Gareth, our protagonist in this one man play, is the classic beta male beloved of British sitcoms like Dear John and Ever Decreasing Circles. He’s the small man, the man for whom life hasn’t rolled easy, the man always on the receiving end. Here, in an excellent portrayal by Tommy Burgess, he hits you like Leonard Rossiter playing Tim from The Office. His boss’s name, Derrick Wentworth, and the company he works for, Prime Travels, only add to this vibe. It does make the play quite difficult to locate in time, though. With Gareth’s clothes and ‘tache taken into account as well, you’d think we were in the 70s, if it weren’t for the laptops and online gambling sites. Gareth also looks older than his years and is hard to place. He could be anything from a prematurely aged 20-something to a middle-aged mummy’s boy.

We soon learn of the sadnesses in Gareth’s life – he’s been sacked, and his Dad’s no longer with us. At first, the gambling seems a positive distraction from that. His gambling strategy he got from his Dad, and he’s positive that if he sticks with it, fortune will soon come his way. Unfortunately, that single-mindedness is a common characteristic of both very successful gamblers, the handful that there are, and the doomed addicts who will follow their belief off a cliff. It emerges just how linked all the aspects of Gareth’s life are, and credit is due to writer Martin Brett not only for his insight into the gambling mentality, but the subtlety with which it is introduced.

Equally of note is Nicola Ralph’s design and Liz Bacon’s direction. The deceptively simple set is made from office packing boxes, but very clever use is made of them.

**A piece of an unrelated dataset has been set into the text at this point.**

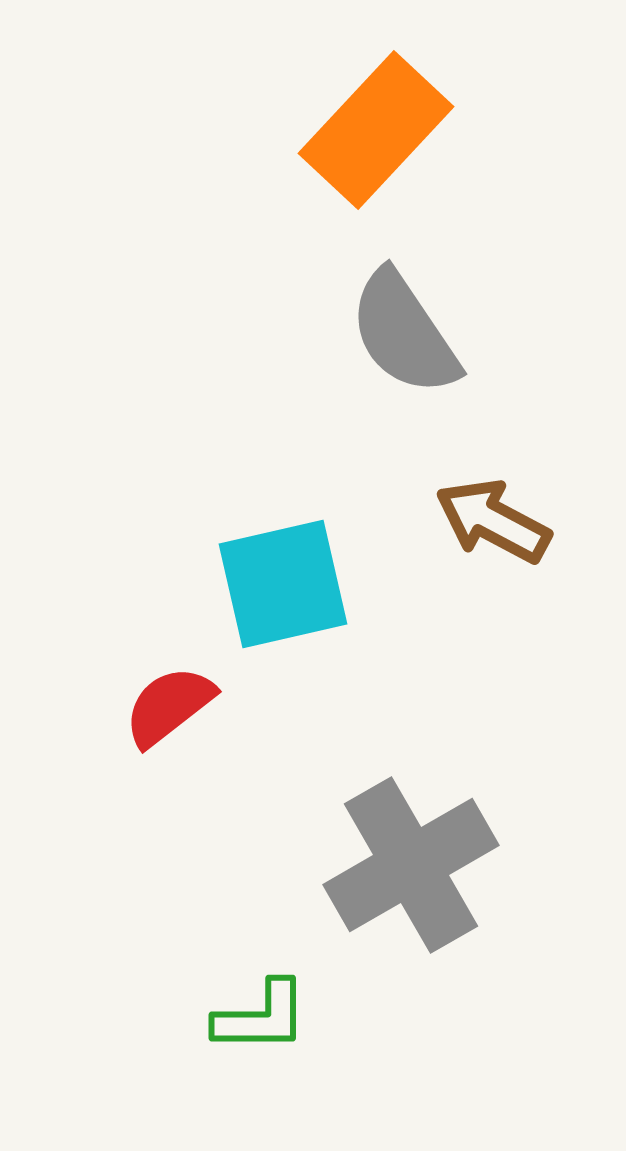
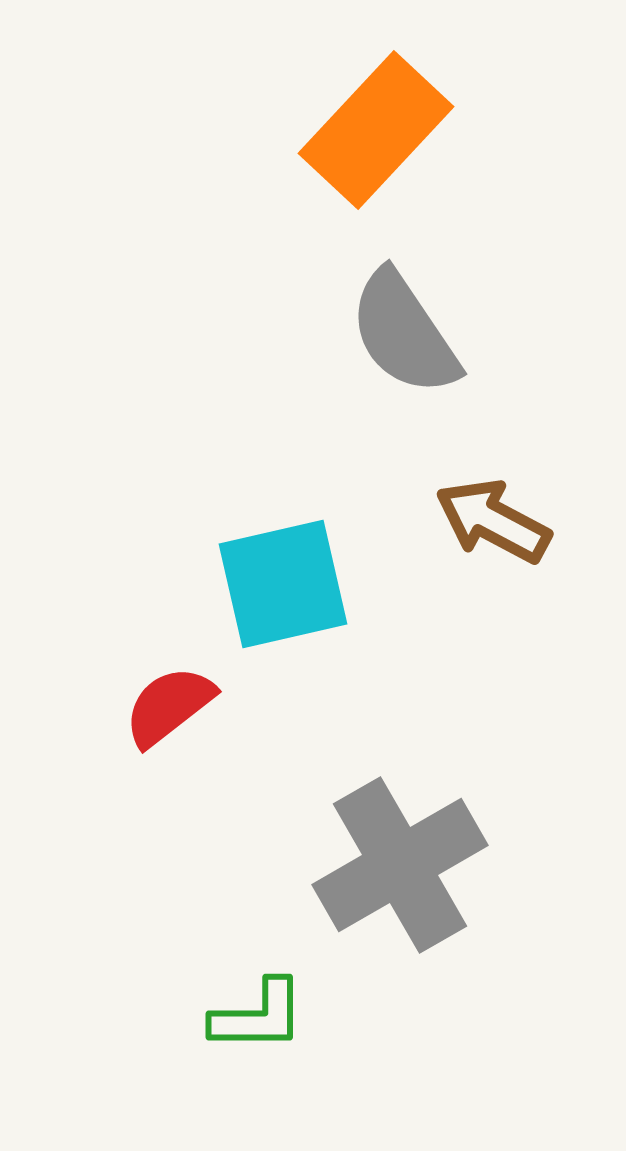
gray cross: moved 11 px left
green L-shape: moved 3 px left, 1 px up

The contents double as both physical objects and Gareth’s mental clutter. Frequently, Gareth will unveil something from them. From beneath the lids, he unravels hand-drawn pictures of “friends” from the bookies at one point; othertimes the boxes are spilt to send poker chips scattering across the stage. It all feels very natural, and the metaphor of his disintegrating life isn’t hammered home, even as the set becomes increasingly chaotic.

There probably isn’t time in the forty minutes to trace the full extent of a problem gambler’s self-deceptions. The occasional euphoria is underplayed, and the play covers many different types of gambling – horses, online poker, fruit machines – in brief bursts, without lingering quite long enough to capture the full dead-eyed, hollowed-out, repetitive horror of a man churning a month’s rent into a machine. We get flavour enough though.

Then, just as you’re wondering where the tension and resolution is going to come in this otherwise very affecting character study, a dark twist hits you out of nowhere. Even having watched Gareth falling apart, it’s a surprise, but a well-considered one, that it comes to the end it does.

There is much to admire about this well-crafted play, where writing, acting, design and direction come together in a very satisfying manner for an interesting purpose. Tantalisingly though, it feels there could be even more to say if it were longer.